Officials from McAlester Regional Health Center and Oklahoma State University College of Osteopathic Medicine announced the launch of two new residency programs at the hospital.
The programs are the first of their kind to be created under the Oklahoma Hospital Residency Training Program Act, which provides $3.08 million to establish doctor residency programs at hospitals in rural and underserved areas around the state. Gov. Mary Fallin signed the bill into law in June.
The hospital plans to establish a residency program in internal medicine and another in family medicine, said Howard Barnett, president of the Tulsa-based OSU Center for Health Sciences. Each of those programs would include nine residency openings — three each for first-year, second-year and third-year students.
Ranked at 48th in U.S.
State health and higher education officials hope the program will help the state combat a worsening doctor shortage, especially in rural parts of the state.

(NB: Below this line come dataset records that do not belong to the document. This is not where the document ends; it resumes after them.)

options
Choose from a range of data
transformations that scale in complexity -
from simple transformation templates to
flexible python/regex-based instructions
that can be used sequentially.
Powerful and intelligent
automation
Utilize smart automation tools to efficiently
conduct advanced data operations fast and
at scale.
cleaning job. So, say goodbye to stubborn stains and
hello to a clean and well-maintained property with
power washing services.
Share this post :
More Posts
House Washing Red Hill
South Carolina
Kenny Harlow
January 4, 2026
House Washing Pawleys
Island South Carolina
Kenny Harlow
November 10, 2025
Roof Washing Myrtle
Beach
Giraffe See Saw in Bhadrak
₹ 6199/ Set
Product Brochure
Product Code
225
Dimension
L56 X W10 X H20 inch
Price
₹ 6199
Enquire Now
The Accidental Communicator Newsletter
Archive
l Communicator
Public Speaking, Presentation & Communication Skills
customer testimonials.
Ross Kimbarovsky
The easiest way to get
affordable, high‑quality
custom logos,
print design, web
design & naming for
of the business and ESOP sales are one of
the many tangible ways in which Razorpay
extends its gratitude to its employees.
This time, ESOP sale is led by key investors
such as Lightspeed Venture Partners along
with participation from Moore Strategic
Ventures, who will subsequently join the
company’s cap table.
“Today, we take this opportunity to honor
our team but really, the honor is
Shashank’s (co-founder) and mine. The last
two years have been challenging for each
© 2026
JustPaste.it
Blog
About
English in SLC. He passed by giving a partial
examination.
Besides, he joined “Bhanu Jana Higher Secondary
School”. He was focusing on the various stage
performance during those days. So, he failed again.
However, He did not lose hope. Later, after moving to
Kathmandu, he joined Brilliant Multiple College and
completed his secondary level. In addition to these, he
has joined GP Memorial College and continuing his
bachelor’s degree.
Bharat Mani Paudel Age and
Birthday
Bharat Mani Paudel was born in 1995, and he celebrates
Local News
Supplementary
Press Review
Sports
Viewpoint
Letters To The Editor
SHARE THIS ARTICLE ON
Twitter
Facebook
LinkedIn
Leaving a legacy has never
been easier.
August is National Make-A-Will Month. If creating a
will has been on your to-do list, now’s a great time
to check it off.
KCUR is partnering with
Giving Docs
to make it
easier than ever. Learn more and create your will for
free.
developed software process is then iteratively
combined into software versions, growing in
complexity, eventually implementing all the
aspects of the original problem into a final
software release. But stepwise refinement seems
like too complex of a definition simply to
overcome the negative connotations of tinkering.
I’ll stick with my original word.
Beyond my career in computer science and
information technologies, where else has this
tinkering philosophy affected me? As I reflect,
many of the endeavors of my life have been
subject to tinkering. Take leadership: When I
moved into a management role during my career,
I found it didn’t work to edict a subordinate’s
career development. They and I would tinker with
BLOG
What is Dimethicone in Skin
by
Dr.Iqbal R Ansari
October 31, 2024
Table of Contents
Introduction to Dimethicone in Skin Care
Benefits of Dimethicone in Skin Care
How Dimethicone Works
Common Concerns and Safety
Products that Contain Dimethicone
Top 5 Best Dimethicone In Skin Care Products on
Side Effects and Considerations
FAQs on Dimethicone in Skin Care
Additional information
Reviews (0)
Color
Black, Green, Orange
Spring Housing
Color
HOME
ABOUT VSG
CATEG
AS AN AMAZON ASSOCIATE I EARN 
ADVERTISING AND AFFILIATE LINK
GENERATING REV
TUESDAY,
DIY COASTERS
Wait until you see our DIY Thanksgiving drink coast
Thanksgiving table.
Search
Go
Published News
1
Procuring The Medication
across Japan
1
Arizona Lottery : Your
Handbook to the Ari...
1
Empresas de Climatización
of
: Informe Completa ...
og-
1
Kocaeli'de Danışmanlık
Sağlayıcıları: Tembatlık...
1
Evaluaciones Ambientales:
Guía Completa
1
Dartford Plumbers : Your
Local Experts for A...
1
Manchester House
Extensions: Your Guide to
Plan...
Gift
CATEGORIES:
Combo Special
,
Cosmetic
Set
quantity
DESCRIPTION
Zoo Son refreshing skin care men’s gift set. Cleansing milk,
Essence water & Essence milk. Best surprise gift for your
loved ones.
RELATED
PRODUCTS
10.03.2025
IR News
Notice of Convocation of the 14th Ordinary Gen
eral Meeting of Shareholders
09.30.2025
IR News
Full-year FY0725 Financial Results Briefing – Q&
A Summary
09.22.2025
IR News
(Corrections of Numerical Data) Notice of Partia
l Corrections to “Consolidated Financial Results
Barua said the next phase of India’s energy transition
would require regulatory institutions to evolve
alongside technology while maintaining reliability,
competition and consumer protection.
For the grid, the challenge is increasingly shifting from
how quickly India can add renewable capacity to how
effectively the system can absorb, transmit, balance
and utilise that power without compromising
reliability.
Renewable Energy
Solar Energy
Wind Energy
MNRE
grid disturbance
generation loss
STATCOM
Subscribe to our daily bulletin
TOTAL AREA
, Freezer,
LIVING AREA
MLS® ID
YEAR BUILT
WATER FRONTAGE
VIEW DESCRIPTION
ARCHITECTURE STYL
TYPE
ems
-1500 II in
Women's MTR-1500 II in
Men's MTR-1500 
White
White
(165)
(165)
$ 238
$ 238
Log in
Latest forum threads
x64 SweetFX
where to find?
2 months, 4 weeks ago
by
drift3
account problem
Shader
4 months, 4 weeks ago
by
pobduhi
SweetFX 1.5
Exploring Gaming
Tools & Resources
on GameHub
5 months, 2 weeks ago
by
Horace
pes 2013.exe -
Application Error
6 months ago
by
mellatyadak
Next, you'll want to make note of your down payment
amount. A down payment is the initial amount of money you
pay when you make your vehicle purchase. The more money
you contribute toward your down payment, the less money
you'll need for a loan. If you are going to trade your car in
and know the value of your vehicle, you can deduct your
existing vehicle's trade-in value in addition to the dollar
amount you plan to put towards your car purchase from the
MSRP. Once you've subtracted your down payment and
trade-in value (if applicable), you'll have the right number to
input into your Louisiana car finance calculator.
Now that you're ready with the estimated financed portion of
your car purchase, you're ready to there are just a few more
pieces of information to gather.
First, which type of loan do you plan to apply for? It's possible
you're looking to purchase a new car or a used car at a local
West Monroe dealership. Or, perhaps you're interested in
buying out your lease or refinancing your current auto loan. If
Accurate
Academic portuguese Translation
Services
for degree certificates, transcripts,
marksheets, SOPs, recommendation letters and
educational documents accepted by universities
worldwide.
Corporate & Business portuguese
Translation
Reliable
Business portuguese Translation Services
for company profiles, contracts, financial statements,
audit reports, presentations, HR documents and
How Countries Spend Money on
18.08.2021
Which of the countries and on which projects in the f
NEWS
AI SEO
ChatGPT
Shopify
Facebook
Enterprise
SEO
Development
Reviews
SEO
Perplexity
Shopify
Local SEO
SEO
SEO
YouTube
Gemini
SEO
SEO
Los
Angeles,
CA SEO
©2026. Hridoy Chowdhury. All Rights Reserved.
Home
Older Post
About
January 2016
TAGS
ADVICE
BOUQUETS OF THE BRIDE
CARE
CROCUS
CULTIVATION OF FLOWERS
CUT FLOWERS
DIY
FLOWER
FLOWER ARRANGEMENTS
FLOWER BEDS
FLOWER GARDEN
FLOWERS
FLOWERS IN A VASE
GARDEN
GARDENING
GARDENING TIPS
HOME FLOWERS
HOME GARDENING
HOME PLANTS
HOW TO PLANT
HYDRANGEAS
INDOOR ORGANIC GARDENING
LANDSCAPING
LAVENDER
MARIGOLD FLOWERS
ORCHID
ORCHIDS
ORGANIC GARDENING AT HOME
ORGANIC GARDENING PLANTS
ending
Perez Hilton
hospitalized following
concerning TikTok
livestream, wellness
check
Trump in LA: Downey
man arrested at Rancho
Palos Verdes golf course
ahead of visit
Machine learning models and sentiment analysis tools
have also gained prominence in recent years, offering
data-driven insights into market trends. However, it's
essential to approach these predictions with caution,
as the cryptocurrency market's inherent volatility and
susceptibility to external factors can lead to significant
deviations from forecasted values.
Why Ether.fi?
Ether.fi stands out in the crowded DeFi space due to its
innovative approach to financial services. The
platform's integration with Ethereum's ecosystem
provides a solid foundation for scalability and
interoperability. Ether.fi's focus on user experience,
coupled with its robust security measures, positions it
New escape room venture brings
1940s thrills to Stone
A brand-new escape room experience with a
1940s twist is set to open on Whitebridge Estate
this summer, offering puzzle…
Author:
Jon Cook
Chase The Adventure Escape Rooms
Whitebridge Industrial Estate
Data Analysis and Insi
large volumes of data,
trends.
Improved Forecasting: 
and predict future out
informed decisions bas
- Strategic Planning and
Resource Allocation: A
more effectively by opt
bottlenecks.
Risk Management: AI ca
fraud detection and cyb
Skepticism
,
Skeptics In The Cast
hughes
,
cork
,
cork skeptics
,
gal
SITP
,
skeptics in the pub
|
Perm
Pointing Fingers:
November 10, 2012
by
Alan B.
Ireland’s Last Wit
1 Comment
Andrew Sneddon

That shortage was listed as one of the main reasons for Oklahoma's poor performance in a recent state-by-state public health ranking. The 2011 edition of America's Health Rankings places Oklahoma at No. 48, two spots lower than the previous year. Only Mississippi and Louisiana fell lower than Oklahoma in the rankings, which are released annually by the United Health Foundation.
The rankings cite a high prevalence of smoking and obesity, limited availability of primary care doctors and low use of prenatal care in the state.
Additionally, a New England Journal of Medicine article ranks Oklahoma as the state that faces the most challenges in meeting medical needs. That ranking is based on the ratio of Medicaid expansion to primary care capacity.